Tuleja suggested that the tooth fairy’s purpose is to teach children about “monetization and the free market,” but she may address a deeper need as well. Losing baby teeth can be stressful, the formerly strong and dependable body part becoming unstable and then falling out altogether. Rosemary Wells, the founder and curator of the now-defunct Tooth Fairy Museum, thought that belief in a magical being who needed those teeth for her own puckish reasons served to comfort children.

Of course, not all kids find the idea of a tooth-collecting pixie endearing. Rachel’s daughters write notes to the tooth fairy asking her to leave their teeth behind, along with the coin she gives them. “They usually keep them in a little special box,” says Rachel, “but I have found them in various places around the house.”

Some families are abandoning the tooth fairy altogether

In the era of intensive parenting, parents have to let some things fall by the wayside for the sake of their own sanity. Some families, whether out of financial strictures or simple lack of interest, are giving up the tooth fairy tradition or not introducing it at all.

Emily had difficulty remembering to leave payments, and it didn’t help that she was pregnant — and nauseated — at the same time her oldest child began losing teeth. “Even when my kid was just wiggling her tooth, it made me want to throw up,” she says. “I finally gave up.” Emily’s youngest is now approaching the age of tooth loss, and Emily says she probably won’t do the tooth fairy with her at all.

Sara’s son had to have his two front teeth pulled when he was 4 years old. “It was kind of nasty and traumatic for us, so the tooth fairy didn’t even enter my mind,” she says. After that experience, ceremonializing future lost teeth seemed unnecessary.

Holly marked her 7-year-old son’s first lost tooth with an outing to the beach, and she plans to let him choose small treats or family activities for future teeth. “It’s a family celebration of a milestone, which feels more natural to me,” she says.

Required work.
1) Using the tooth fairy article, answer each of these on its own line:
(a) Who founded and curated the Tooth Fairy Museum?
(b) What do Rachel's daughters ask the tooth fairy for in their notes?
(c) How old was Sara's son when his two front teeth were pulled?
2) Summarize the tooth fairy article in two sentences.
3) Print the part of the tooth fairy article starting at "Tuleja suggested that" and ending at "to comfort children.".

Recorded data.
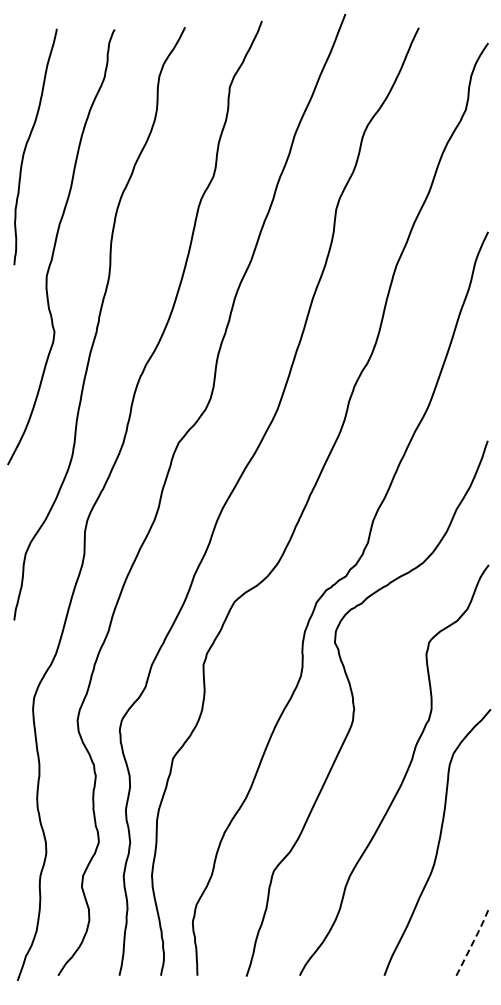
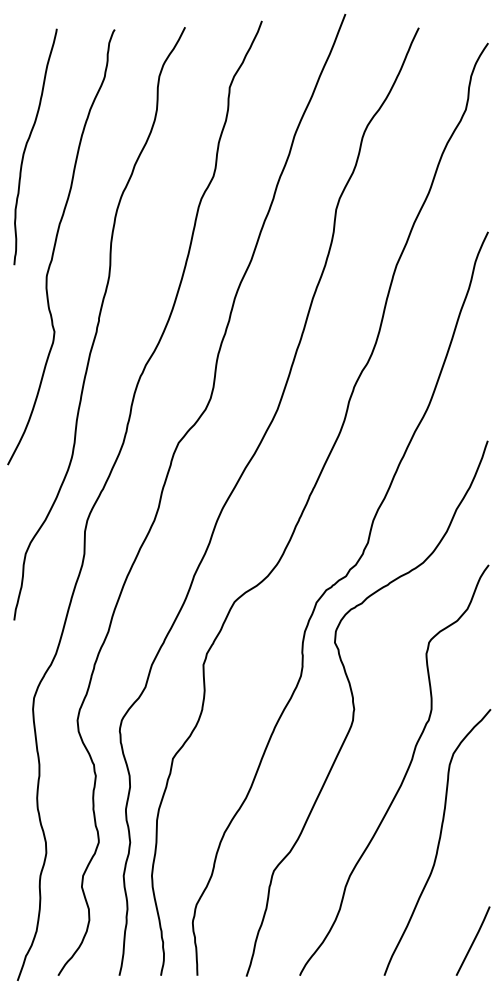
line at (474, 940): dashed -> solid
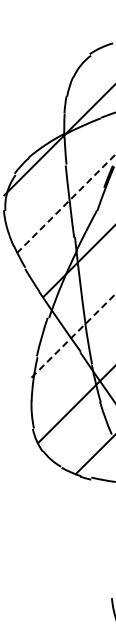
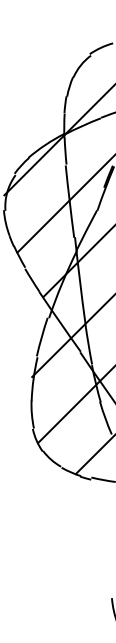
line at (66, 203): dashed -> solid
line at (73, 335): dashed -> solid
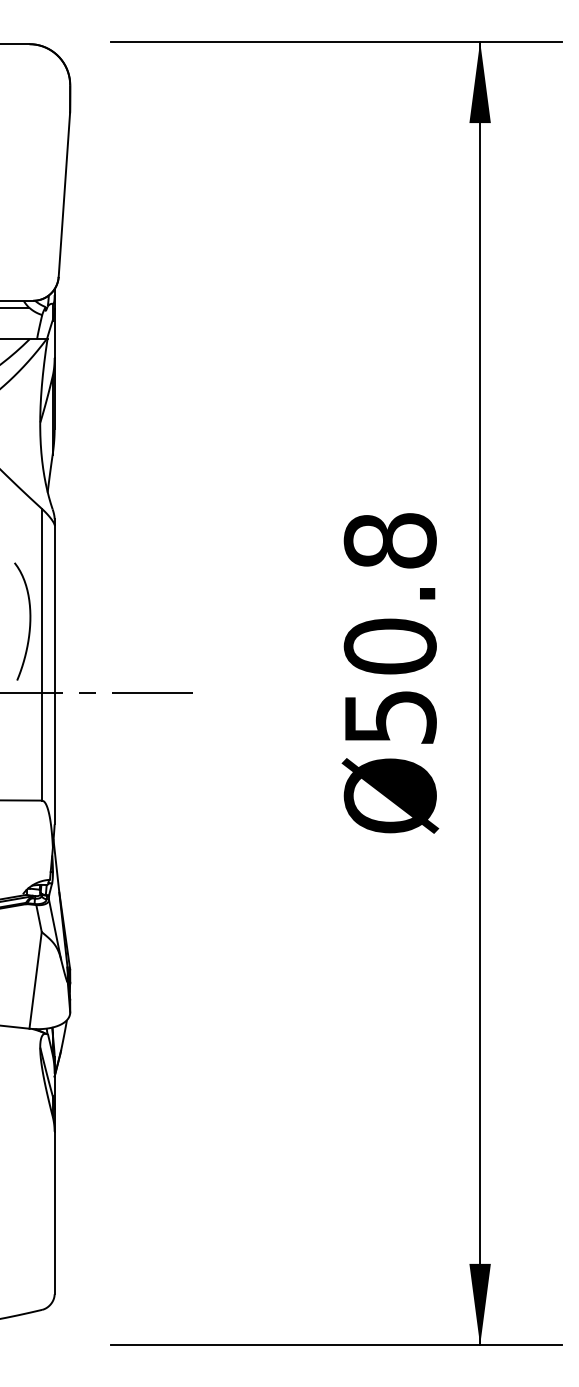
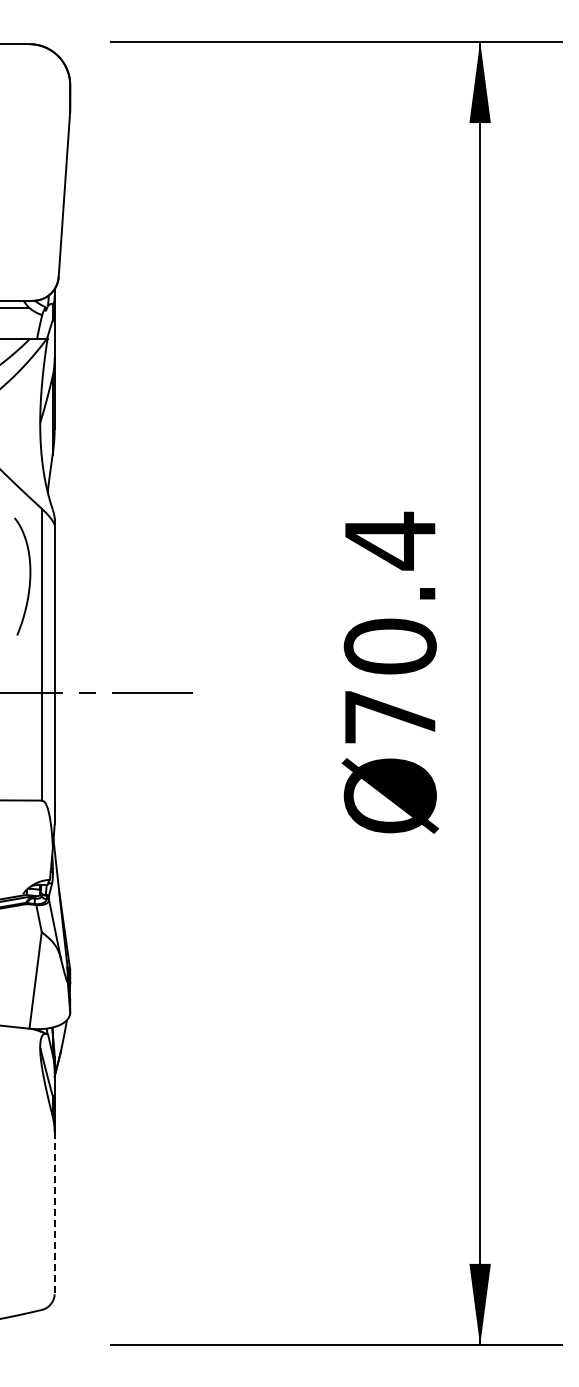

Answers by task.
1)
(a) Rosemary Wells.
(b) They ask her to leave their teeth behind, along with the coin she gives them.
(c) He was 4 years old.

2) The tooth fairy may teach children about money and may also comfort them through the stress of losing baby teeth, though not every child likes the idea of her taking their teeth. Some families are giving up the tradition or never introducing it, whether because a parent kept forgetting the payments, because a child's tooth extraction was traumatic, or because a family would rather mark lost teeth with outings, treats or activities.

3)
Tuleja suggested that the tooth fairy’s purpose is to teach children about “monetization and the free market,” but she may address a deeper need as well. Losing baby teeth can be stressful, the formerly strong and dependable body part becoming unstable and then falling out altogether. Rosemary Wells, the founder and curator of the now-defunct Tooth Fairy Museum, thought that belief in a magical being who needed those teeth for her own puckish reasons served to comfort children.